She knew. She’d been told often enough. If the worst came to the worst—though Dad had never spelled out what that “worst” might be—she was to call a phone number he had made her memorise, which would put her through to somebody called the “Regional Director of Civil Defence.”

“Then tell him the Key’s War Ministry code number.” She’d had to memorise that too. “If you tell him my name, and tell him you have the Key, and give him that code, he will have you found and brought to safety. Make sure you always know where the nearest telephone is. And keep a threepenny bit in your sock to pay for the call. But keep it secret.”

She didn’t know what the Key actually was. He had never said. But it was an important enough bit of military hardware that if the government or the air force or the police found out she had it, they would come looking for her and take her in. They would protect her, not for herself, but because of the Key she carried. “They’ll probably arrest you,” Dad said, “but at least you’ll be safe.”

To Laura the key was just a Magic Token that would keep her safe, even if Dad couldn’t help her himself. At least, that was how Dad wanted her to think of it.

It was scary to think that Joel might actually find out what the Key was for. Scary, and exciting.

She’d wear the Key to keep Dad happy. But she resented all this confusion and worry.

Maybe he sensed what she was thinking. He hugged her to him, and kissed the top of her head. “Mmm. Always did like the taste of Vosene.”

That made her giggle.

“Oh. Sorry, folks.”

Laura pulled away from her father. Mum and Mort, the American, were standing in the doorway. Both had drinks in their hands, ciggies in their lips. Mort was holding a parcel, wrapped up in silver paper.

“It’s all right.” Dad stood up, supple.

Mort eyed Laura. “We got off to a bad start, little missy. In the line for the bathroom, remember? I’ll try to stay out of your hair. In the meantime—” He held out the package. “Peace offering?”

Laura took the parcel and opened it. Inside, in a plastic box, there was a doll, with a pointy chest, long legs, beehive hairdo and high heels.

“It’s a Barbie,” Mort said. “New toy. All the rage in the States.”

Mum giggled. “Isn’t he something? He always brings such great stuff from America. Used to bring me nylons during the war.”

Laura stared at the doll with disbelief.

Mort shrugged. “So.

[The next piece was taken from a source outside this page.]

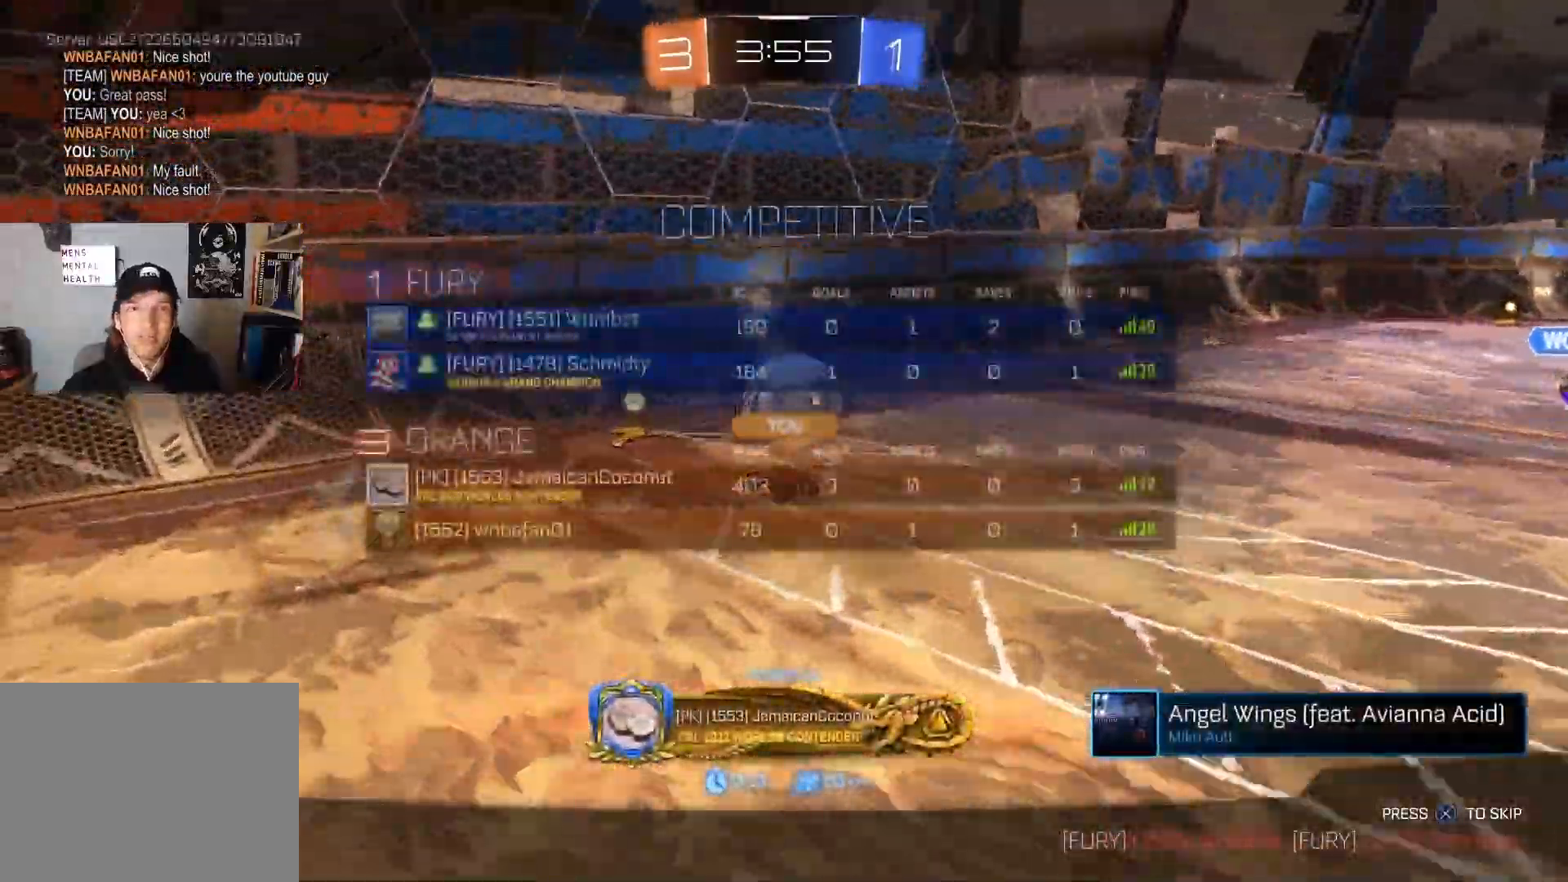
{"buttons": [], "left_stick": "center", "right_stick": "center", "events": [[150, "R3", "up"]]}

Did I do wrong? Look, I don’t know diddley squat about kids. I guess you’re more of a bobbysoxer, right?”

“Say thank you, Laura.” Mum sounded desperate.

Her bedroom was just a box with her stuff still in a suitcase, or in heaps on the floor. The wallpaper was stained yellow. It looked like somebody had smoked themselves to death in here, and maybe they had.

She threw herself on the bed and opened her diary.

Friday 12th October. 6 p.m.

It makes sense to have It here. The Mort-Monster. That’s what they all say, all three of them.

It works with Dad. It is in Liverpool to see about “civil defence preparations,” whatever they are.

And It knows Mum from the war, when she was in London.

Mum and Dad were well off before they split, but now everything is divided in half and we’re all poor. To keep the house, we need the rent It will pay.

How sensible.

Here’s what I think of It.

She started a list of every spiteful, obscene thing she could think of to say about Giuseppe Mortinelli the Third, Lieutenant-Colonel, US Air Force.

Her diary was a thick book bound in real leather that Dad had given to her on her eleventh birthday. She was embarrassed now by the early entries with their round handwriting and pictures of horses and dogs and stupid boys’ names. But the diary had stuck by her through the Separation, and was still with her, a little bit of home.

She felt like crying. None of that.

Her list of swear words looked stupid. Childish. Bernadette could surely do a lot better. She crossed it all out.

She hated Mort, though. She hated the way he had come into her home, his murky old relationship with Mum coming between her and Dad.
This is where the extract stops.